■ Your instructions
Copy verbatim the lines of the records starting at the first line and ending at the line that contains "color balance: gamma", with that final line included.

-- Start --

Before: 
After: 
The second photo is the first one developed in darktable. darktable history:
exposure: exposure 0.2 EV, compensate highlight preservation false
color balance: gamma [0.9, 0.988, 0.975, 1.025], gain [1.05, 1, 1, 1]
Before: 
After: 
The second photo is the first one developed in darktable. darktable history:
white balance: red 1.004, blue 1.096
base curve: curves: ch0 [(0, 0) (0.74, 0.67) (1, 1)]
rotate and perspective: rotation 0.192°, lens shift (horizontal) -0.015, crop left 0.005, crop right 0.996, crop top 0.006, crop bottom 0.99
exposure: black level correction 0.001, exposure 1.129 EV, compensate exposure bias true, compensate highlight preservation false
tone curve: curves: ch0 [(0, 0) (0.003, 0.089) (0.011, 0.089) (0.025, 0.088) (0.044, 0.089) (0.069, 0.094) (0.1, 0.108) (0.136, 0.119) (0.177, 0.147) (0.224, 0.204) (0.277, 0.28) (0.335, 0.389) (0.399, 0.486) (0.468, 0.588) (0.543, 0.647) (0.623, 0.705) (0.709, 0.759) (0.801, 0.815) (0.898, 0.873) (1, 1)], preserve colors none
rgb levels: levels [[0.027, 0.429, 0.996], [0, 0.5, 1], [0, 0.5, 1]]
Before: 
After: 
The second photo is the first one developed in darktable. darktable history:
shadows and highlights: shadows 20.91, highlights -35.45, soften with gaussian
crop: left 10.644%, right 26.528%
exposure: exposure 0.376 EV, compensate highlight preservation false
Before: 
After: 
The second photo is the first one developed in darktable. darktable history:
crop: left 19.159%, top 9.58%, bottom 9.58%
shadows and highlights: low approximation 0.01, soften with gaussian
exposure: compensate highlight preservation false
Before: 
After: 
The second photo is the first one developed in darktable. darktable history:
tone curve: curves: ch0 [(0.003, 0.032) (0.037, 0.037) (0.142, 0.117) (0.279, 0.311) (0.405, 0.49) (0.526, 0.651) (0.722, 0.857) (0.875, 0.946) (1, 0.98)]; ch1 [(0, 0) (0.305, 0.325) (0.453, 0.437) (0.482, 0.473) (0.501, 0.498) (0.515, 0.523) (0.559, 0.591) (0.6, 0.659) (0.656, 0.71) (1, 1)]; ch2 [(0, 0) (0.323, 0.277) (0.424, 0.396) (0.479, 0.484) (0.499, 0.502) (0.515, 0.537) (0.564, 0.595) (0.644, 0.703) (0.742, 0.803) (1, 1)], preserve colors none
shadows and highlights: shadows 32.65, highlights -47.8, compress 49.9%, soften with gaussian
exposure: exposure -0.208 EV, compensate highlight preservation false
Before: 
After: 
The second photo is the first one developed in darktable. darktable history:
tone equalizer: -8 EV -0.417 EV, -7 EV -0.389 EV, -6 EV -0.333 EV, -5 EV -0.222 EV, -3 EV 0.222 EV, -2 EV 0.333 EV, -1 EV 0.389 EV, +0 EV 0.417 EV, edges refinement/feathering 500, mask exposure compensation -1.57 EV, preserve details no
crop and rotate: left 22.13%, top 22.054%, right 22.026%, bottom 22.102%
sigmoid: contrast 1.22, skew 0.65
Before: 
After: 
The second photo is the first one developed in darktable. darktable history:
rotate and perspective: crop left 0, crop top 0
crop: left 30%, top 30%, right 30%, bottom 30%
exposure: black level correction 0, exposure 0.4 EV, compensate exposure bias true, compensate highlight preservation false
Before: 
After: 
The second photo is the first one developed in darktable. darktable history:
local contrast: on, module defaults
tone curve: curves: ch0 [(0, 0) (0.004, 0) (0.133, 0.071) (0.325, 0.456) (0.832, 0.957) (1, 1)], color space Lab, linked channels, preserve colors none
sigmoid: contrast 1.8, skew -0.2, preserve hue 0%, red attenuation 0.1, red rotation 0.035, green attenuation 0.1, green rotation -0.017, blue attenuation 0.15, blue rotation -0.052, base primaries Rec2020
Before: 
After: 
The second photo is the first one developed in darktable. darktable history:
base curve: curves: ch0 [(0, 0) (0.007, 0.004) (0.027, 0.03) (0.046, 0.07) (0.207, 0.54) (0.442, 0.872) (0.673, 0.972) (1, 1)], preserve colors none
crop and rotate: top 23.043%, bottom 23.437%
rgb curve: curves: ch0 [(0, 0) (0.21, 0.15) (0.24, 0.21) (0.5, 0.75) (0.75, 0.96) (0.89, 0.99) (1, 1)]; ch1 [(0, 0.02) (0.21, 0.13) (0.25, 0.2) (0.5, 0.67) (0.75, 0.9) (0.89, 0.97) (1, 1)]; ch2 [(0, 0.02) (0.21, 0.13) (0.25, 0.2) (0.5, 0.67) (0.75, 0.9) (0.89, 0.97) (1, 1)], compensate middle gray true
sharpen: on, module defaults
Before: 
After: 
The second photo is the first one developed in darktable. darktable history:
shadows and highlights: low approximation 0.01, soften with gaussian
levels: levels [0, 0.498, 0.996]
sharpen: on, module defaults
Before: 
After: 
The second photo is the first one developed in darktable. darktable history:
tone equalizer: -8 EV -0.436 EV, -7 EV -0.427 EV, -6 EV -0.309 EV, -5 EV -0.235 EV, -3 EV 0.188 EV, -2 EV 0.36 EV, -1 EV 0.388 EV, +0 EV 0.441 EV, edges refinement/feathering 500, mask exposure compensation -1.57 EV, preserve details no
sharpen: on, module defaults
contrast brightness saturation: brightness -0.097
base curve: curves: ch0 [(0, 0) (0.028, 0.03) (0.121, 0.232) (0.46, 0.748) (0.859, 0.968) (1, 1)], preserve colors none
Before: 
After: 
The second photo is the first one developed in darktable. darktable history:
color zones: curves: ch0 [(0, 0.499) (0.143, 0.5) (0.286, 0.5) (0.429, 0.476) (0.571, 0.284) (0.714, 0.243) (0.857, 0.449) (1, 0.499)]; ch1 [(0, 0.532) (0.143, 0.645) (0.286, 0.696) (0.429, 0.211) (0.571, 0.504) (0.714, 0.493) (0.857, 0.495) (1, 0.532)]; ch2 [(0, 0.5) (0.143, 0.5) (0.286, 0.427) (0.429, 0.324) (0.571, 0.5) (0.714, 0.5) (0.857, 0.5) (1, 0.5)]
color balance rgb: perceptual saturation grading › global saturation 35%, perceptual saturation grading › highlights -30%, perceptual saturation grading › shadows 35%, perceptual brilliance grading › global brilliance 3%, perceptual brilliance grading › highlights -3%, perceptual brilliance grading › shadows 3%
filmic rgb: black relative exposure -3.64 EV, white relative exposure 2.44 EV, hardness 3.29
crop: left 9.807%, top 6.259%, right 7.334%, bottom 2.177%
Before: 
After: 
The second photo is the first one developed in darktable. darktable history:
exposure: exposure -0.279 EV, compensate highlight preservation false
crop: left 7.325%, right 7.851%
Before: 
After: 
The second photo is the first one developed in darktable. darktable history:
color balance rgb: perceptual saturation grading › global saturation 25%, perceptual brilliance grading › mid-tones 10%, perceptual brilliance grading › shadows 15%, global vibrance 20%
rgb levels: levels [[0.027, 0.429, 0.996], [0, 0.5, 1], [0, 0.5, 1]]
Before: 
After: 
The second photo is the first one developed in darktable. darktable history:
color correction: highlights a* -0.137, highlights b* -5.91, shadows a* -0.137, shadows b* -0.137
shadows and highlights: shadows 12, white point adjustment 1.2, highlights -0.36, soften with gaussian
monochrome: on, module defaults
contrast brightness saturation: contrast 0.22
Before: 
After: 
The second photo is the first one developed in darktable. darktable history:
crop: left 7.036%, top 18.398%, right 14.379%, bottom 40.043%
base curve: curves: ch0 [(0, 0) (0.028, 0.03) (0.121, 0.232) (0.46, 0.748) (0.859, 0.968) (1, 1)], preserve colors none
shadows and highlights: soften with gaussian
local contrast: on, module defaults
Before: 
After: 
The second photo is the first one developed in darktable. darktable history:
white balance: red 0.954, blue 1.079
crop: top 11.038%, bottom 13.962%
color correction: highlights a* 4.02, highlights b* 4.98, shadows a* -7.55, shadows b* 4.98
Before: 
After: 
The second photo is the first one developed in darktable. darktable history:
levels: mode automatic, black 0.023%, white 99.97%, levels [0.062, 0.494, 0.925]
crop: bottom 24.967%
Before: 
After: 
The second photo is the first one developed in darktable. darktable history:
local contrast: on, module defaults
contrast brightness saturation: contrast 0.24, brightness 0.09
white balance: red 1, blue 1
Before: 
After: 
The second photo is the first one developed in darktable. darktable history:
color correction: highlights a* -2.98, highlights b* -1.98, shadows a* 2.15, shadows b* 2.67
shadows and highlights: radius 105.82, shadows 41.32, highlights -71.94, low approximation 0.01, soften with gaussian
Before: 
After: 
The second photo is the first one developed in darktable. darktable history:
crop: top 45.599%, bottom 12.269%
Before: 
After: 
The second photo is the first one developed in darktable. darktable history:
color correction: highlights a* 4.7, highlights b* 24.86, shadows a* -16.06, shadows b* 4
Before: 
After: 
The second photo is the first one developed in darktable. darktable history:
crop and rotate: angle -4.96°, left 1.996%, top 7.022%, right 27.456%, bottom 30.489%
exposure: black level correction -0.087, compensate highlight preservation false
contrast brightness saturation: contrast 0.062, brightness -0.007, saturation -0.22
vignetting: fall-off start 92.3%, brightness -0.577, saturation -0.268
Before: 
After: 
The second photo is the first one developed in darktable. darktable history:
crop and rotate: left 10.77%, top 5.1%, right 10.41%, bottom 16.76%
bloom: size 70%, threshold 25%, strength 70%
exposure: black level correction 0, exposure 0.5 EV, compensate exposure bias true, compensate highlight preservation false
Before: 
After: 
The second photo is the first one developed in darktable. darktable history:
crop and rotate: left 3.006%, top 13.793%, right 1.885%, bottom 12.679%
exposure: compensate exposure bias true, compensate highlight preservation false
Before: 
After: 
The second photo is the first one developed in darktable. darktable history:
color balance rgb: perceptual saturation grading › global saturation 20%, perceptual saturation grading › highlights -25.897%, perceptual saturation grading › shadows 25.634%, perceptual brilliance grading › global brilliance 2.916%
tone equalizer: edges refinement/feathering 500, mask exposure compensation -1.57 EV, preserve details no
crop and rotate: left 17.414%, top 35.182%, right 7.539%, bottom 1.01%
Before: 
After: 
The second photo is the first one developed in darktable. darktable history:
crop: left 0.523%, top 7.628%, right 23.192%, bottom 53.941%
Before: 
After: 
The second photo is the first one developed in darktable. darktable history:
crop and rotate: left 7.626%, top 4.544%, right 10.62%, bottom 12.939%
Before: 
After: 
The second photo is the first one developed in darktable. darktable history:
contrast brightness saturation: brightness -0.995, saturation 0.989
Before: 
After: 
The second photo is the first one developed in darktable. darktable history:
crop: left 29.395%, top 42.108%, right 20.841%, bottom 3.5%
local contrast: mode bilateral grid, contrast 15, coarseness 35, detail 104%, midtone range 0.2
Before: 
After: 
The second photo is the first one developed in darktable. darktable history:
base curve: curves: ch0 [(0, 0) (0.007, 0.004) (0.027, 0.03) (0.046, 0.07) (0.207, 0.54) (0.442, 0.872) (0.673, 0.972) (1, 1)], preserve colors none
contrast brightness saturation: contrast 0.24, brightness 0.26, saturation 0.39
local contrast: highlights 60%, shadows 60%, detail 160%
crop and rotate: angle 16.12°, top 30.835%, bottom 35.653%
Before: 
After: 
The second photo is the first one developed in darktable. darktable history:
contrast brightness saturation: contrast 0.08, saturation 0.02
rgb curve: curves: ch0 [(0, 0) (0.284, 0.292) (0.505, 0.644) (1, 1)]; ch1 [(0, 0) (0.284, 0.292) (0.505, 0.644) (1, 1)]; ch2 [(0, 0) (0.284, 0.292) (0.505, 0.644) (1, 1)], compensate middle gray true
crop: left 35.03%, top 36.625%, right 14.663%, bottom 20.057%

-- End --

■ The response
Before: 
After: 
The second photo is the first one developed in darktable. darktable history:
exposure: exposure 0.2 EV, compensate highlight preservation false
color balance: gamma [0.9, 0.988, 0.975, 1.025], gain [1.05, 1, 1, 1]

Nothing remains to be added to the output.